For this reason, huge research was carried out in this domain to recover the architecture of a software system, and architecture recovery is defined as a reverse engineering approach that aims at reconstructing architecture from the implementational view of software. Many techniques have already been proposed to recover the architecture of software and these techniques work on different types of input information. Depending on the input information used, these techniques are categorized as, structure-based techniques, semantic-based techniques, knowledge-based techniques (Kong et al., 2018). Structure-based techniques depend on the structure of source code to extract relations and group software elements based on structural dependencies using different clustering techniques. Semantic-based techniques depend on the textual information present in source code and documentation. These techniques try to form topics and group software elements into these topics. Knowledge-based techniques use various types of input information from software repositories viz; framework-related information, directory information, patterns, commits, and issues in version control systems.
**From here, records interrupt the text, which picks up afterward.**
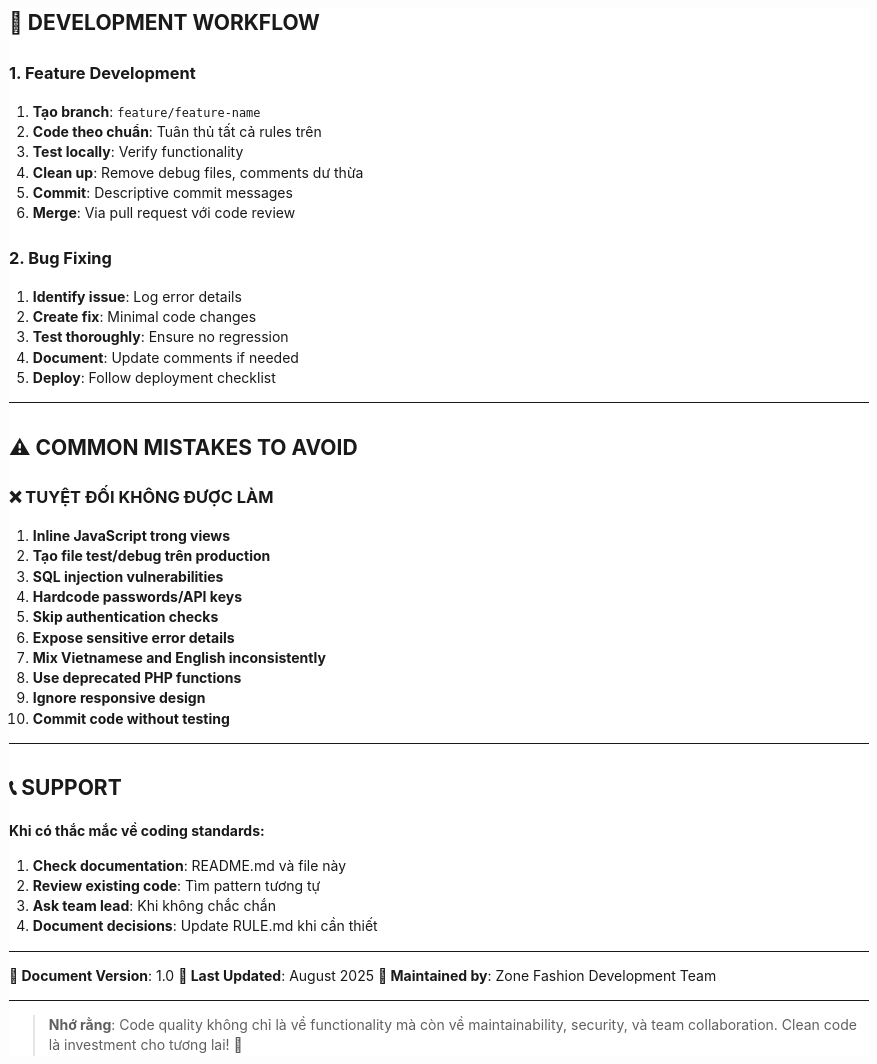 
## 🔧 DEVELOPMENT WORKFLOW

### 1. Feature Development

1. **Tạo branch**: `feature/feature-name`
2. **Code theo chuẩn**: Tuân thủ tất cả rules trên
3. **Test locally**: Verify functionality
4. **Clean up**: Remove debug files, comments dư thừa
5. **Commit**: Descriptive commit messages
6. **Merge**: Via pull request với code review

### 2. Bug Fixing

1. **Identify issue**: Log error details
2. **Create fix**: Minimal code changes
3. **Test thoroughly**: Ensure no regression
4. **Document**: Update comments if needed
5. **Deploy**: Follow deployment checklist

---

## ⚠️ COMMON MISTAKES TO AVOID

### ❌ TUYỆT ĐỐI KHÔNG ĐƯỢC LÀM

1. **Inline JavaScript trong views**
2. **Tạo file test/debug trên production**
3. **SQL injection vulnerabilities**
4. **Hardcode passwords/API keys**
5. **Skip authentication checks**
6. **Expose sensitive error details**
7. **Mix Vietnamese and English inconsistently**
8. **Use deprecated PHP functions**
9. **Ignore responsive design**
10. **Commit code without testing**

---

## 📞 SUPPORT

**Khi có thắc mắc về coding standards:**

1. **Check documentation**: README.md và file này
2. **Review existing code**: Tìm pattern tương tự
3. **Ask team lead**: Khi không chắc chắn
4. **Document decisions**: Update RULE.md khi cần thiết

---

**📝 Document Version**: 1.0
**📅 Last Updated**: August 2025
**👥 Maintained by**: Zone Fashion Development Team

---

> **Nhớ rằng**: Code quality không chỉ là về functionality mà còn về maintainability, security, và team collaboration. Clean code là investment cho tương lai! 🚀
In literature, the majority of architecture recovery techniques are either structure-based (Mancoridis et al., 1999) (Maqbool & Babri, 2004) (Andritsos & Tzerpos, 2005) (Wang et al., 2010) (Zhang et al., 2010) (Cho et al., 2019) or semantic-based (Kuhn et al., 2007) (Garcia et al., 2011) (Sajnani, 2012) (Link et al., 2019). Only a few techniques (Li et al., 2017) (Shahbazian et al., 2018) (Kong et al., 2018) (Guimaraes & Cai, 2020) exploit the available knowledge in software repositories and use them in architecture recovery. In software, readily available knowledge is its directory information, and only very few techniques (Kong et al., 2018) use this knowledge in architecture recovery. Most of the techniques use one or two types of input information in the recovery process. However, none of these techniques utilize structural, semantic, and directory information at the same time. Further, there is no proper study on how to extract available directory knowledge and integrate it with structural and semantic information for architecture recovery.
This paper aims to mine all needed semantic information, compute hierarchy-based directory dependencies information and integrate these with structural dependencies to recover the software architecture. Effective mining of semantic information including comments, identifiers, variables, class/method names as well as usage, is carried out and a new approach for extracting directory dependencies based on directory hierarchy is proposed. Various coupling schemes are formulated to evaluate the effect of using multiple dependencies in architecture recovery. These coupling schemes are also experimented with different sets of weights on three subject systems, to identify the best combination of weights for integrating dependencies. The main contributions of this paper include:
- 1.
Designing a new approach for computing directory dependencies from directory hierarchy by using distance and depth-based measures.
- 2.
Effective mining of all types of semantic information and empirically evaluation of the effect of using semantic and directory dependencies in architecture recovery by formulating six different dependency coupling schemes.
- 3.
Integrating all three dependencies in the best combination of weights based on experimentation.
- 4.
To study the effect of integrated dependencies in architecture recovery by using Complete linkage clustering.